=== TASK TO COMPLETE ===
Only the pictures are to be left out, and the rest of the entries should be reproduced exactly.

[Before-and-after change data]
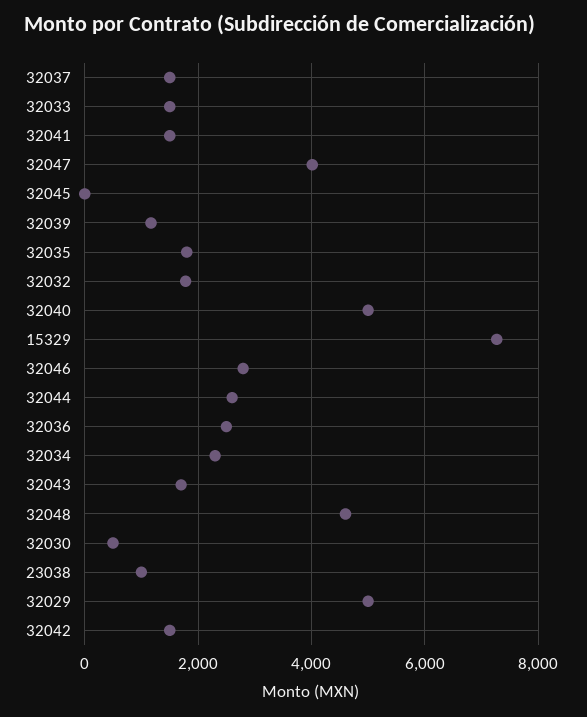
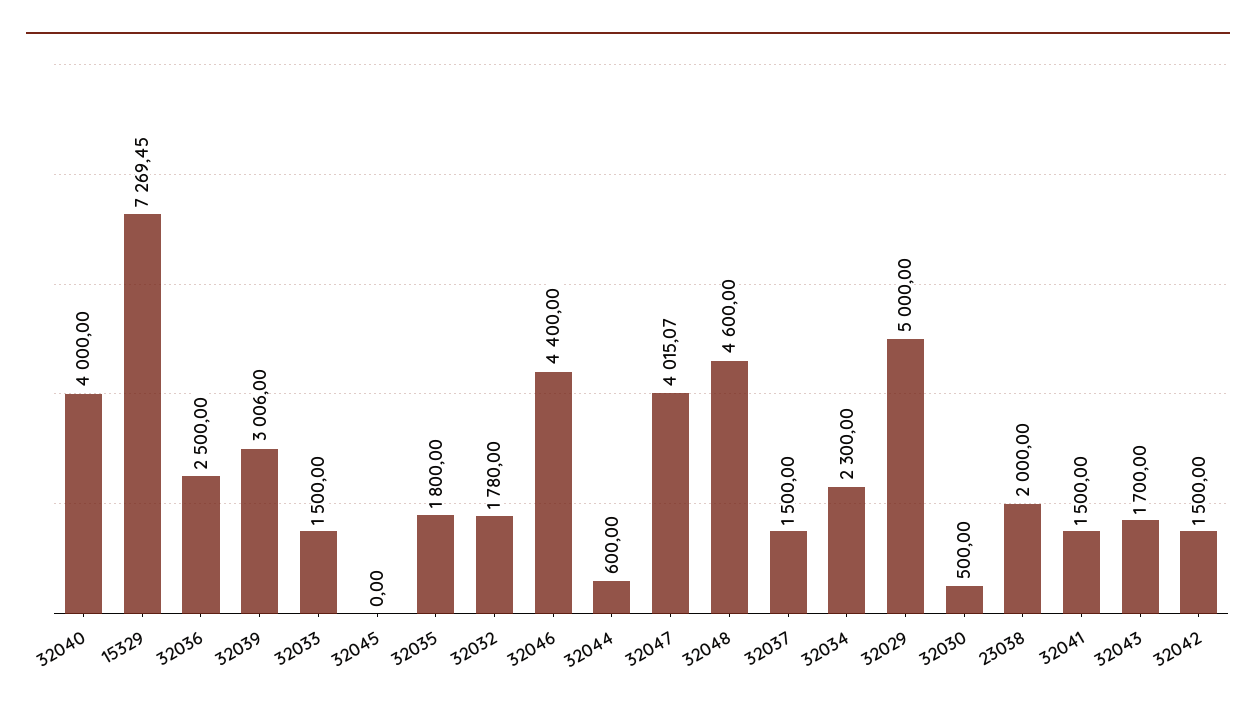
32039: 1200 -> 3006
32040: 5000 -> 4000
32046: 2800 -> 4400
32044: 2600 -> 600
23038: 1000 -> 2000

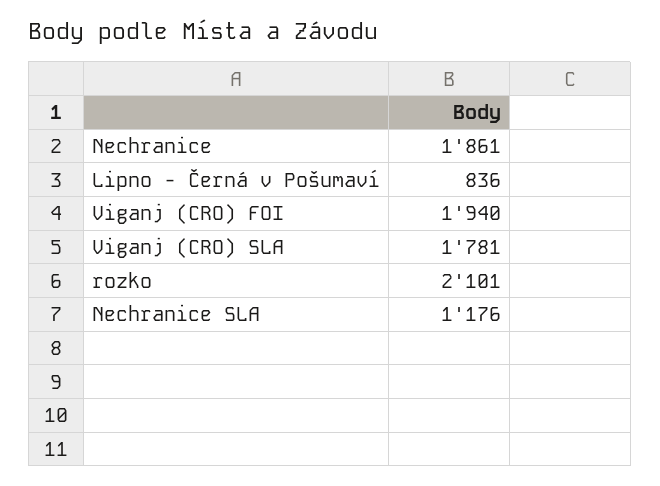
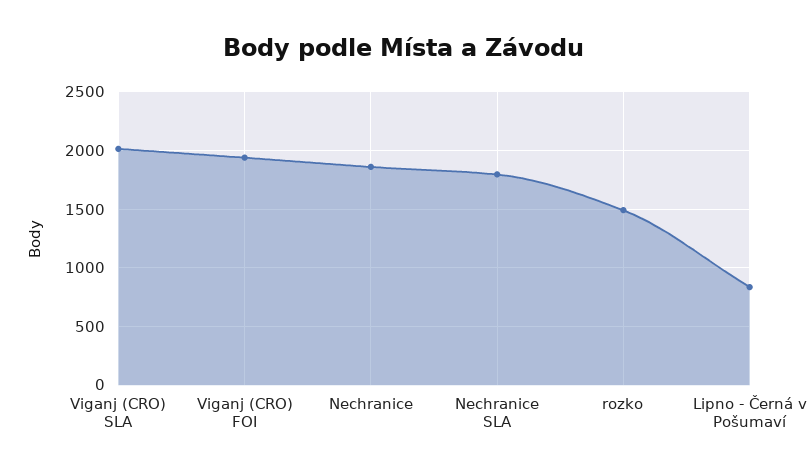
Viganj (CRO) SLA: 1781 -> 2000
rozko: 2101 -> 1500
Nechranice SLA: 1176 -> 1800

=== RESULT FOR THIS EXERCISE ===
32039: 1200 -> 3006
32040: 5000 -> 4000
32046: 2800 -> 4400
32044: 2600 -> 600
23038: 1000 -> 2000

Viganj (CRO) SLA: 1781 -> 2000
rozko: 2101 -> 1500
Nechranice SLA: 1176 -> 1800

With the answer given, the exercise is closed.